G... confessed his life was not given fully to Jesus at this present time. We all knelt down on the grimy, sunlit pavement and, at his suggestion, sang together, “I surrender all.”  I’m not the best chorus leader but what a moment it was! It was my birthday too and what better moment than to sing that old-time hymn again.
 

                                               *         *         *
Then there was A..., sitting alone and passing the time of day in the last of the autumn sunshine. A... told us he had had an out-of-the-body experience a few years ago when on drugs. He saw sparks, human souls, leaving the earth. Was this his time? A voice, official-sounding, like the bank manager, announced, “This one is not ready yet.” That had jolted him to ponder eternal matters. 


A... was interested in Islam and wondered if Jesus and Mohammed would be friends if they had lived at the same time. We explained that being a Christian is not about following a code; it is primarily about meeting and having a friendship with Jesus. One of my friends with me was once a Muslim and A... was intrigued. She must have travelled a long way in herself to convert, he commented.


As we talked to A..., an old lady appeared, broached and smartly dressed. “Can you pray for me?” she asked. Her brother-in-law was very ill. Tears rolled down her cheeks. A..., my two friends and I held hands in a circle with her and prayed. She thanked us sincerely and we hugged  and then she walked humbly away. A... shook his head; he was clearly moved. “I felt the power of that prayer,” he said.

 Leaving us, A... said he would go to a church he had connections with. 

                                        *         *         *

"'My son, you are destined for better things than this. It’s time to get yourself together.' I’m a Hindu but the Holy Spirit spoke these words to me in a dream a few months ago,” C..... told me as we sat and chatted and added,  “I know it was the Holy Spirit.”

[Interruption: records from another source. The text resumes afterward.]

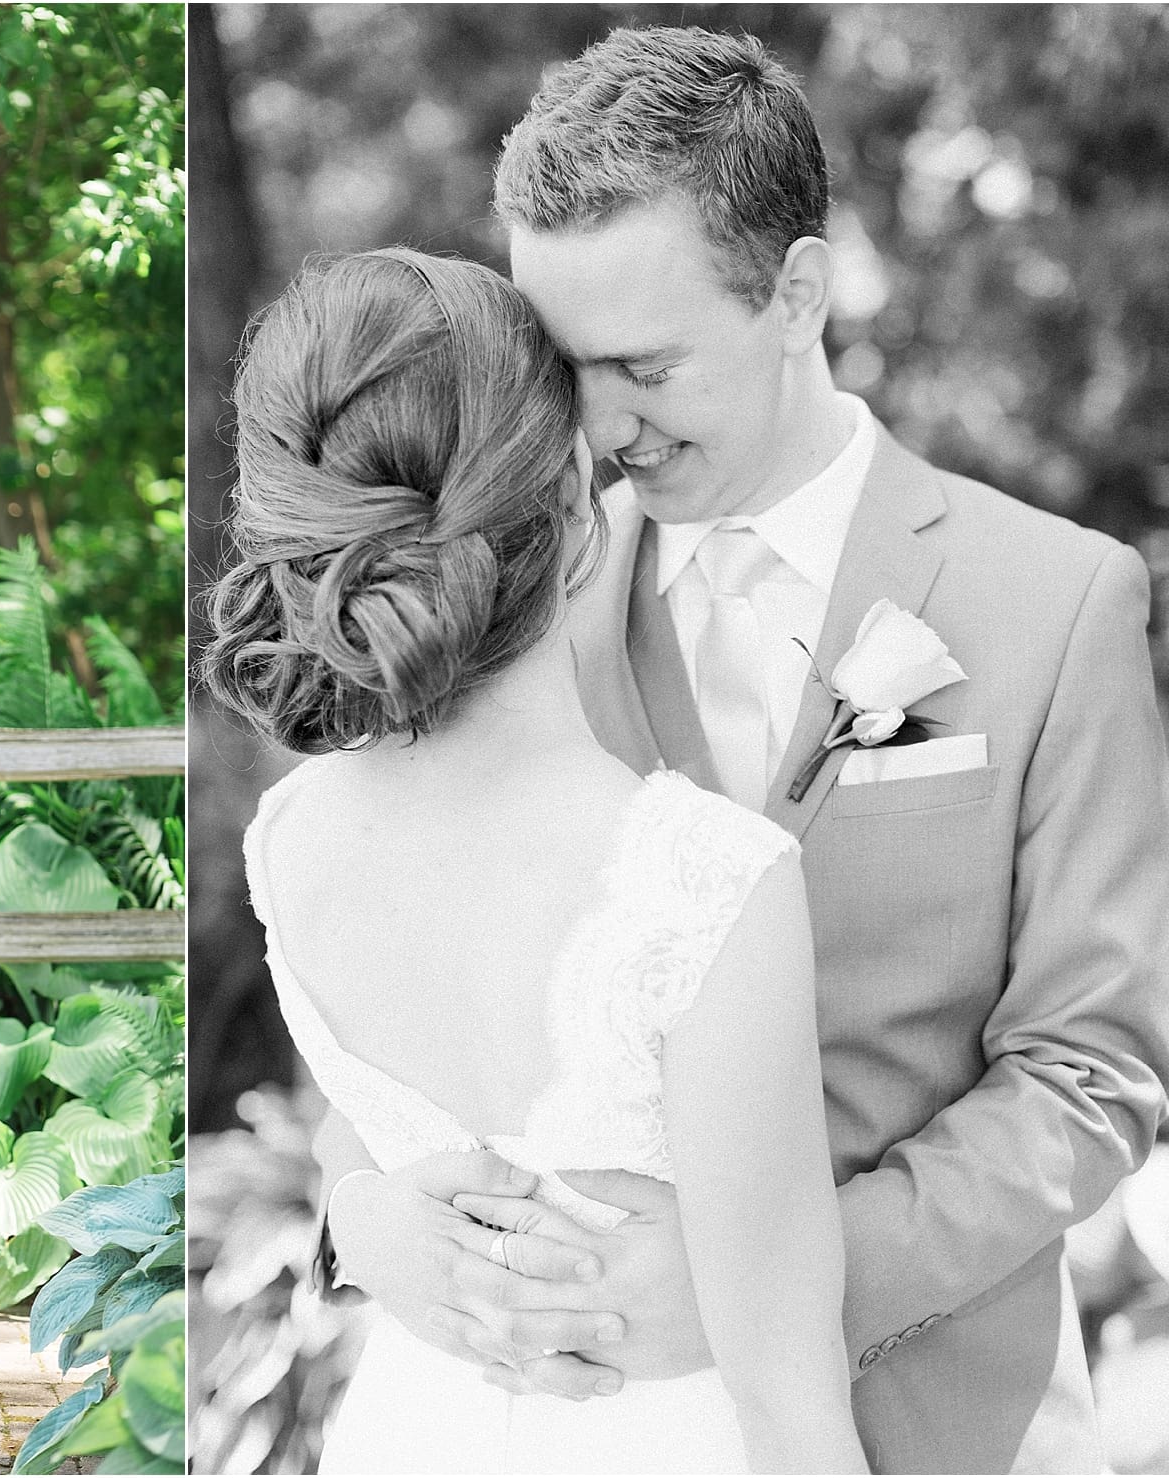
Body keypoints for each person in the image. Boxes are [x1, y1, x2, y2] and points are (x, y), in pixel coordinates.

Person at [311, 27, 1168, 1474]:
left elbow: (1094, 1068)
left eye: (642, 363)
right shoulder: (513, 619)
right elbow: (375, 961)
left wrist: (771, 1283)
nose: (593, 424)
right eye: (559, 365)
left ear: (794, 293)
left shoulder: (1054, 597)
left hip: (951, 1416)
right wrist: (358, 1206)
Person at [203, 246, 868, 1474]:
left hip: (411, 1432)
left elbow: (367, 1126)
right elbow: (788, 1401)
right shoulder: (709, 883)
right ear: (574, 494)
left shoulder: (294, 836)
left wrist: (357, 1210)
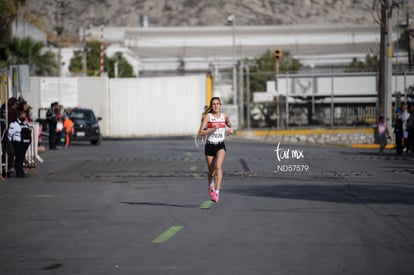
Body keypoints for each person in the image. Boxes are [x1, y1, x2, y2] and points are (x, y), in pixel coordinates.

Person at [198, 97, 234, 203]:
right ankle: (210, 185)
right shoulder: (208, 117)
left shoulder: (224, 116)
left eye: (218, 104)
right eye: (214, 104)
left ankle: (217, 192)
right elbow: (200, 132)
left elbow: (229, 124)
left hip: (220, 146)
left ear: (220, 105)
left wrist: (231, 129)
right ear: (211, 106)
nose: (216, 106)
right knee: (211, 172)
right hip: (209, 146)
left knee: (218, 166)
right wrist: (213, 128)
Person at [8, 110, 32, 178]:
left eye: (24, 114)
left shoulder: (26, 123)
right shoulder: (14, 123)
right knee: (19, 158)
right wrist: (11, 141)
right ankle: (19, 173)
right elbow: (10, 133)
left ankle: (20, 171)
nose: (23, 116)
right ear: (19, 115)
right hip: (18, 143)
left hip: (25, 143)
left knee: (21, 158)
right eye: (22, 115)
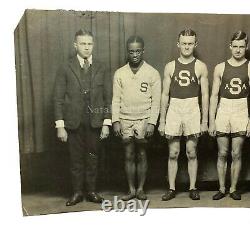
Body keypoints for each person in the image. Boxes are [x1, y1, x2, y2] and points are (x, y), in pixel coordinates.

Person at [53, 29, 112, 206]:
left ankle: (92, 191)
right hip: (73, 123)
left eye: (89, 44)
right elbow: (57, 98)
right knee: (76, 159)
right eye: (83, 44)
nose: (87, 48)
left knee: (93, 158)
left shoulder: (102, 67)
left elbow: (108, 97)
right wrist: (60, 125)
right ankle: (77, 192)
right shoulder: (65, 66)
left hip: (95, 121)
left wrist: (106, 123)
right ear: (75, 45)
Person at [158, 29, 209, 201]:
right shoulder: (170, 66)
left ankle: (193, 187)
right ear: (178, 44)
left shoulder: (200, 66)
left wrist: (205, 121)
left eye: (190, 43)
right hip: (174, 107)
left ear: (195, 44)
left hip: (192, 107)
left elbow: (206, 96)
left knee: (191, 151)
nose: (187, 47)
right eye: (184, 43)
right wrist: (162, 120)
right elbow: (165, 94)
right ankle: (172, 188)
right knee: (173, 152)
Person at [112, 35, 161, 201]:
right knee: (128, 154)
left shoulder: (152, 73)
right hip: (125, 118)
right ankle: (131, 189)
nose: (135, 54)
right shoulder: (120, 73)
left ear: (143, 51)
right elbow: (116, 99)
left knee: (141, 153)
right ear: (128, 52)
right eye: (131, 51)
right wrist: (116, 120)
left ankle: (140, 189)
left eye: (138, 51)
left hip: (144, 118)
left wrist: (152, 123)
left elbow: (156, 102)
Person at [209, 31, 250, 200]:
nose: (238, 50)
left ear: (246, 47)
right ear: (230, 46)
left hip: (241, 109)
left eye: (242, 47)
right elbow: (213, 96)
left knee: (237, 153)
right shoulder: (220, 67)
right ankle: (222, 187)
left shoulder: (249, 67)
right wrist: (211, 121)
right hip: (224, 108)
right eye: (235, 46)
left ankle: (233, 188)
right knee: (222, 152)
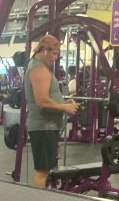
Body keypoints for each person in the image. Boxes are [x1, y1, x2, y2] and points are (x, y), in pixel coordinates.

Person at [24, 34, 79, 188]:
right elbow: (42, 101)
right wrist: (64, 107)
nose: (55, 58)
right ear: (44, 50)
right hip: (44, 127)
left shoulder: (37, 67)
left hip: (46, 127)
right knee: (42, 171)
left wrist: (62, 101)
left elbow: (46, 97)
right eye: (54, 53)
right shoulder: (39, 69)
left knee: (44, 169)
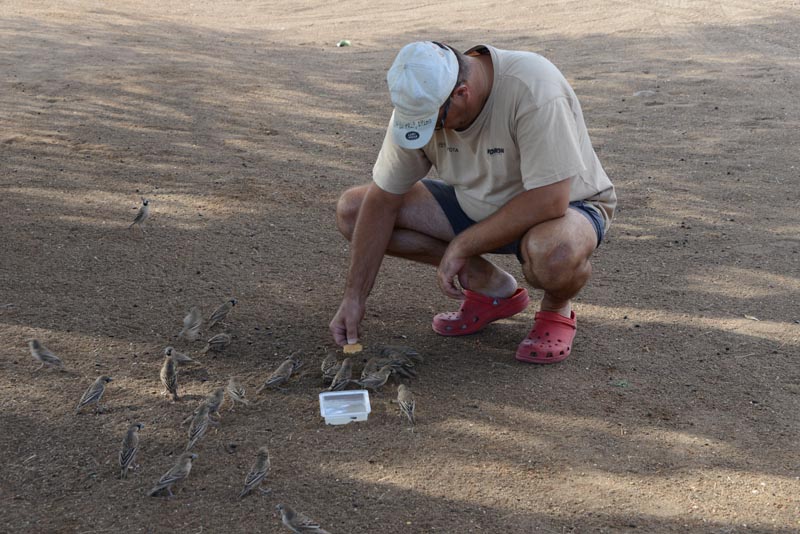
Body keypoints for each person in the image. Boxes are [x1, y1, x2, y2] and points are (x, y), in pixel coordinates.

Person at [330, 41, 616, 364]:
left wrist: (462, 245)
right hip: (475, 203)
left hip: (565, 209)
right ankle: (487, 287)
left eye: (434, 125)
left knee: (555, 253)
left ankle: (555, 307)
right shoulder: (422, 101)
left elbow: (550, 200)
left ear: (461, 93)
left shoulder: (533, 88)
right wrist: (354, 296)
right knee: (354, 211)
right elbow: (382, 202)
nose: (429, 134)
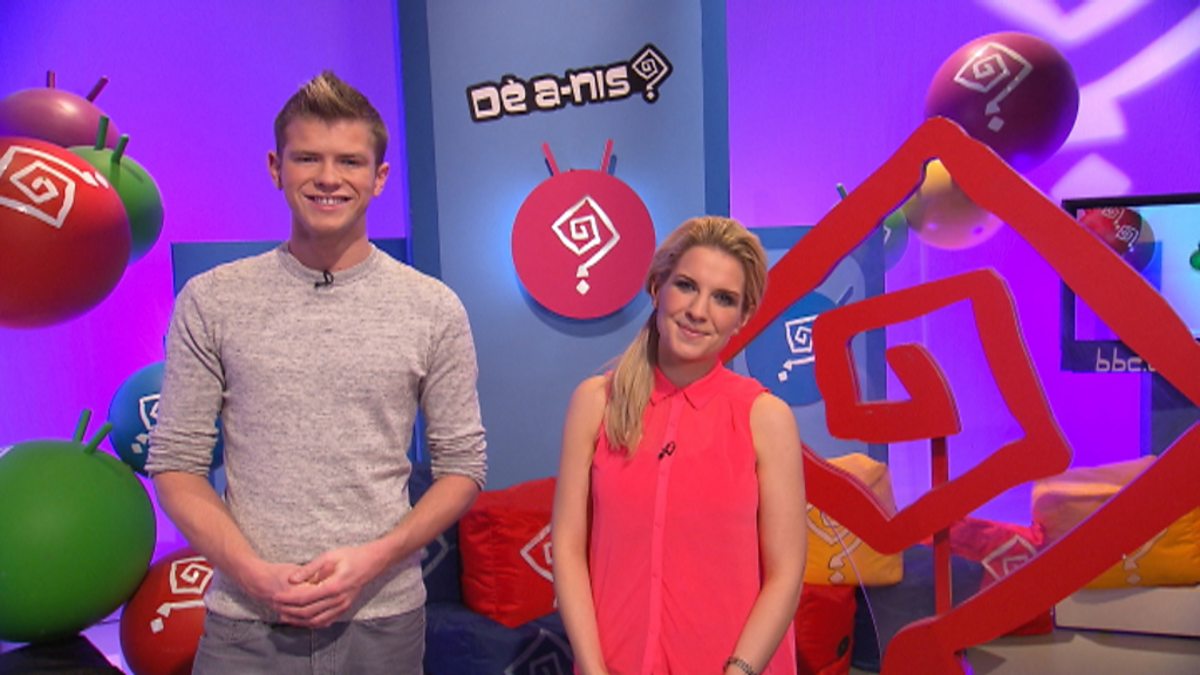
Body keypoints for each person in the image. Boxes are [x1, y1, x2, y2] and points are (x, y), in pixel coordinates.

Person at [146, 71, 486, 674]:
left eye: (350, 161)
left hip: (382, 622)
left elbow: (463, 468)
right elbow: (176, 465)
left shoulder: (433, 308)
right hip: (245, 626)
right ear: (276, 168)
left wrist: (375, 559)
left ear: (379, 177)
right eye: (308, 158)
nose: (329, 178)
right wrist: (254, 575)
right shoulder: (213, 300)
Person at [552, 216, 807, 675]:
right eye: (687, 286)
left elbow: (786, 574)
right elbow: (568, 548)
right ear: (658, 288)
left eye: (723, 298)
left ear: (742, 317)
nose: (698, 311)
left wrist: (739, 671)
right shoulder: (595, 403)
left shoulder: (766, 418)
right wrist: (591, 668)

“Following my broken marriage, I’ve been homeless for ten years, sleeping rough on a piece of cardboard somewhere. In the past two years I’ve had ten friends who have died.  Two died of hypothermia under the bridge when it was very cold (-7). When you have alcohol in you, you can’t feel the cold.


“I’ve had a huge capacity for drinking but, after my dream, little by little I cut back. I’ve not had a drink now for 2 1/2 months."

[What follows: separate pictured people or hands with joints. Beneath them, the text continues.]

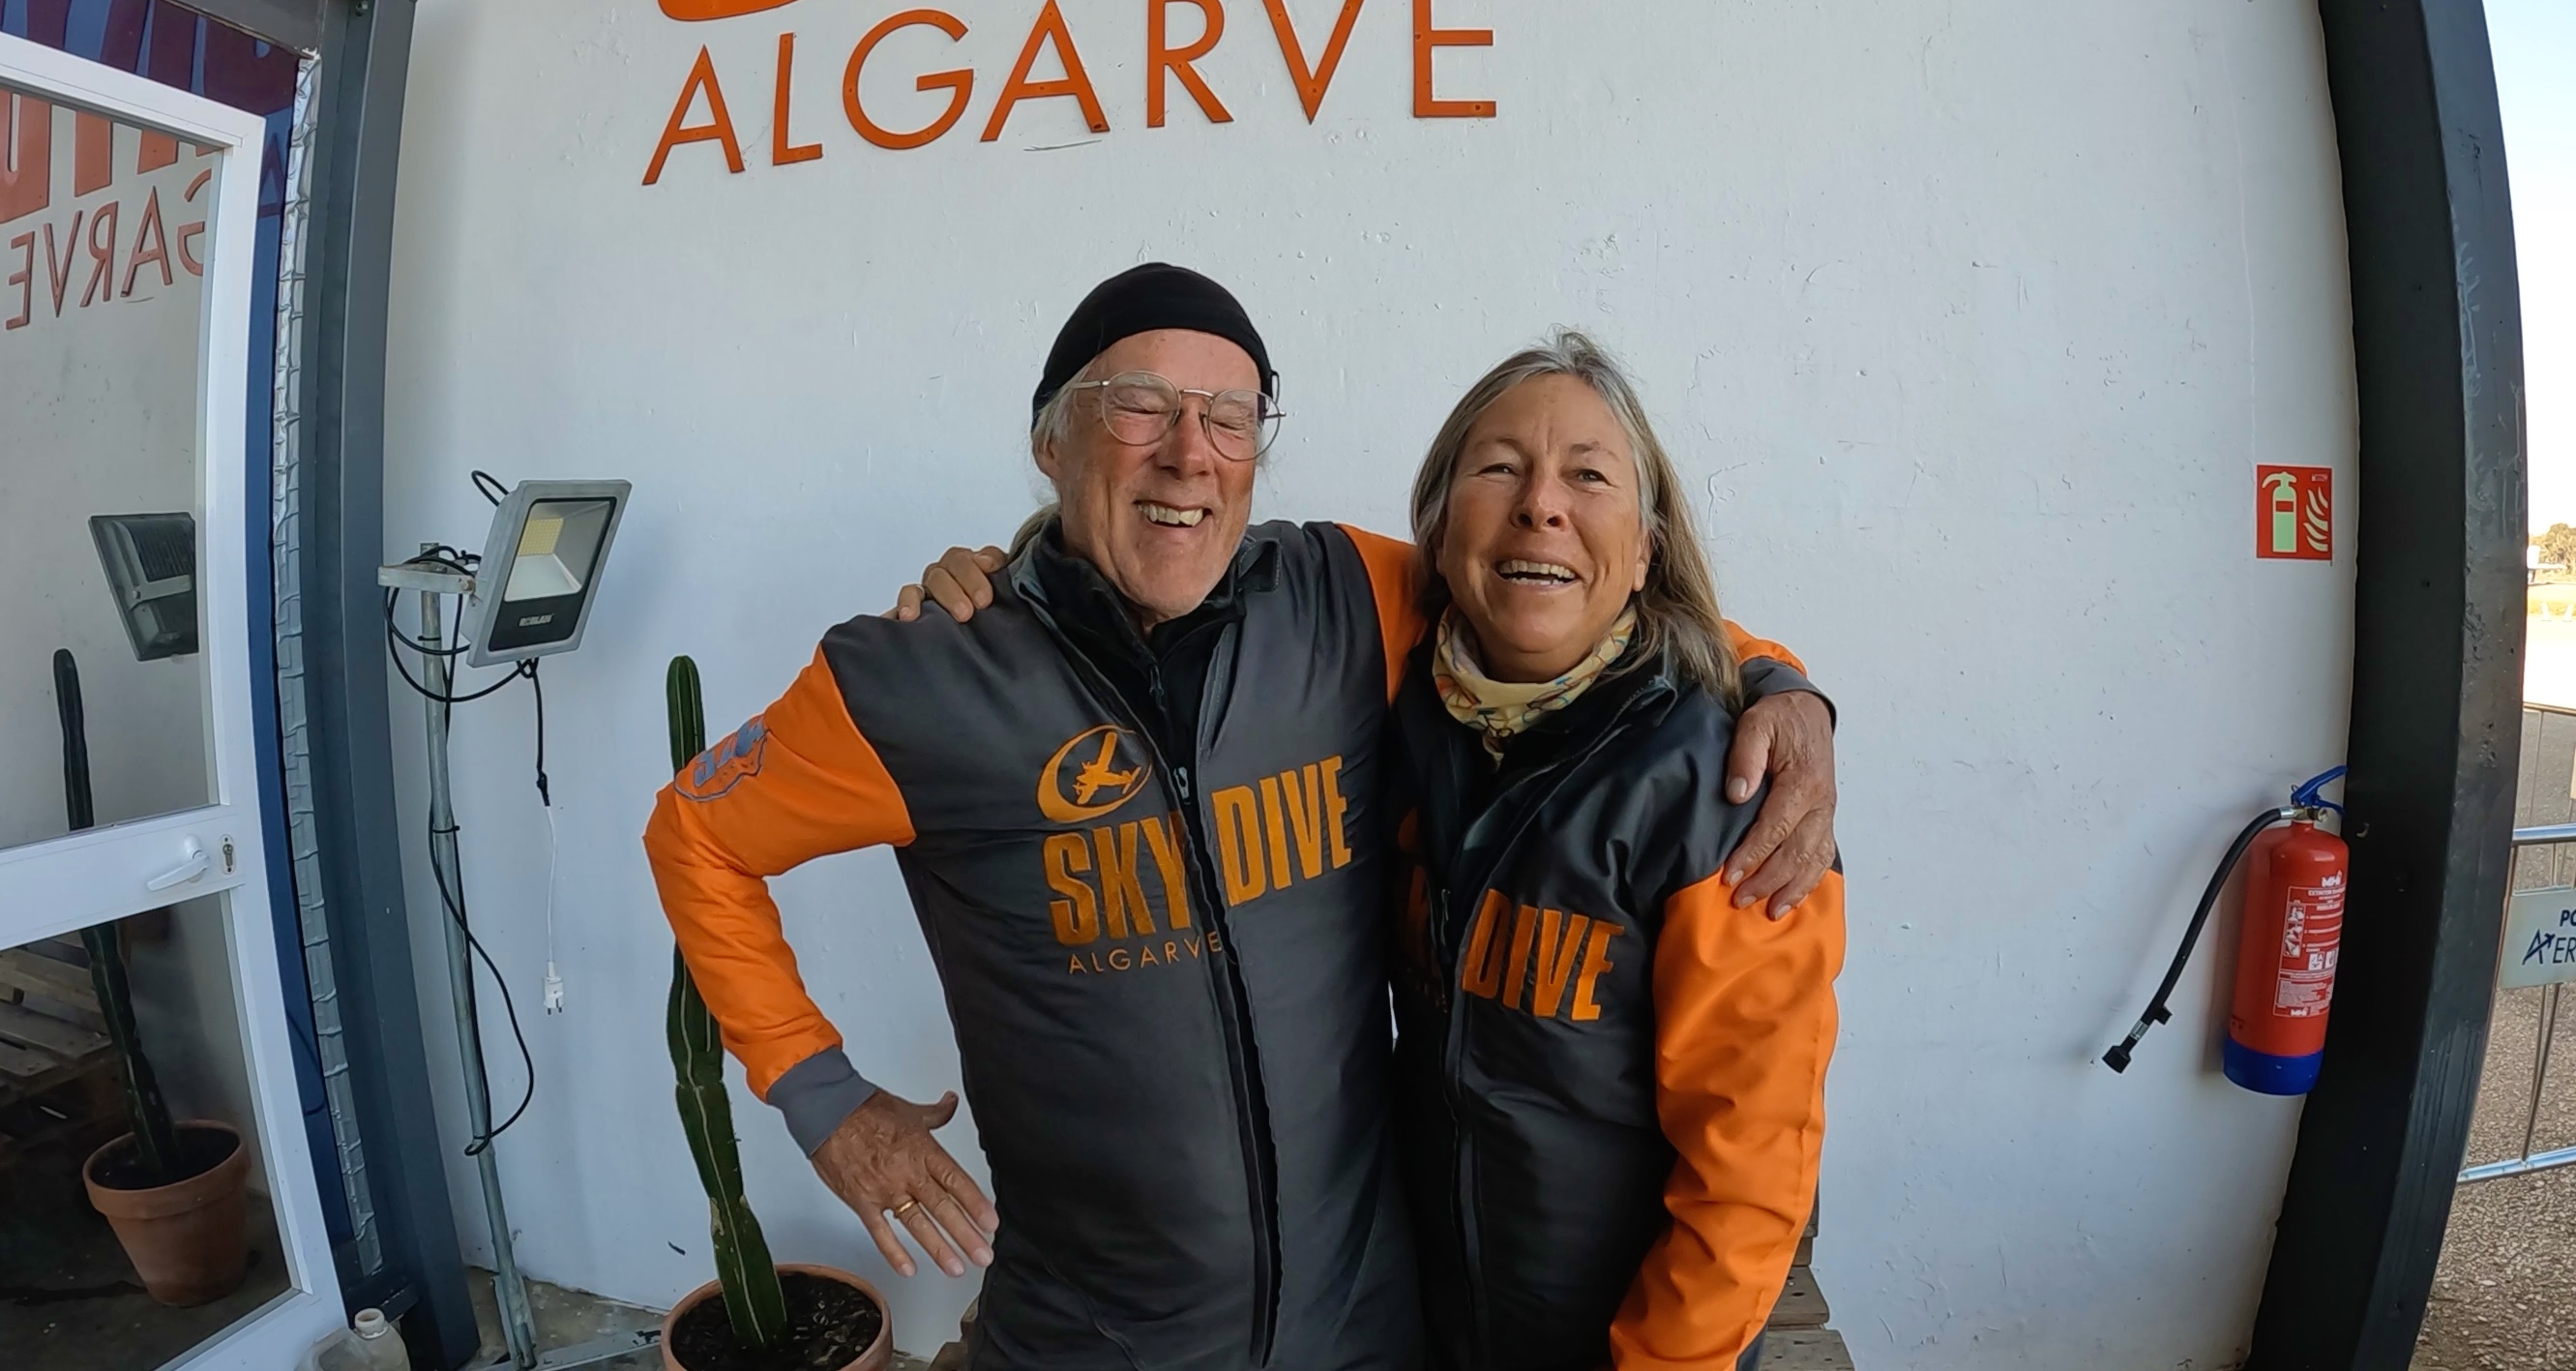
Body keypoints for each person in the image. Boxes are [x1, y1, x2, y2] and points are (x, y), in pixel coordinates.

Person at [645, 264, 1837, 1370]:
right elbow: (695, 834)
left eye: (1230, 416)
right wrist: (824, 1099)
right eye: (1138, 406)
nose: (1189, 454)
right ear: (1049, 440)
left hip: (1368, 1328)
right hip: (1090, 1340)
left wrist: (1776, 684)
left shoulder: (1342, 599)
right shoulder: (921, 674)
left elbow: (1550, 602)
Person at [1387, 333, 1841, 1371]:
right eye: (1499, 466)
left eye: (1588, 476)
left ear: (1644, 550)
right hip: (1420, 1324)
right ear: (1438, 529)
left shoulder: (1731, 788)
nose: (1540, 505)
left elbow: (1749, 1170)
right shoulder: (1394, 706)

                                    *         *         *

And the end of my week I was pelted with an egg (glad to say not a rotten one) and suffered a bruised and cut face but you know, I’m glad. That’s what happens to the prostitutes round our way and, we know, there’s plenty of rough diamonds amongst them.  In fact, two days later I met one of them, sitting in tears in the bus stop opposite where we live. “I’m selfish, I’m broken,” she sobbed, “and I feel alone.” I prayed with her and, you know what? I knew Jesus had already been there, with her, in the darkness, doing His thing.

 

 Rough diamonds? They come in all shapes and sizes - respectable old ladies, alcoholics, drug addicts and prostitutes included. They're God’s speciality! I only pray that we, Church, will not leave them in the dark places but work with our Father who longs to mine them and bring them up, out of the darkest places, into Light.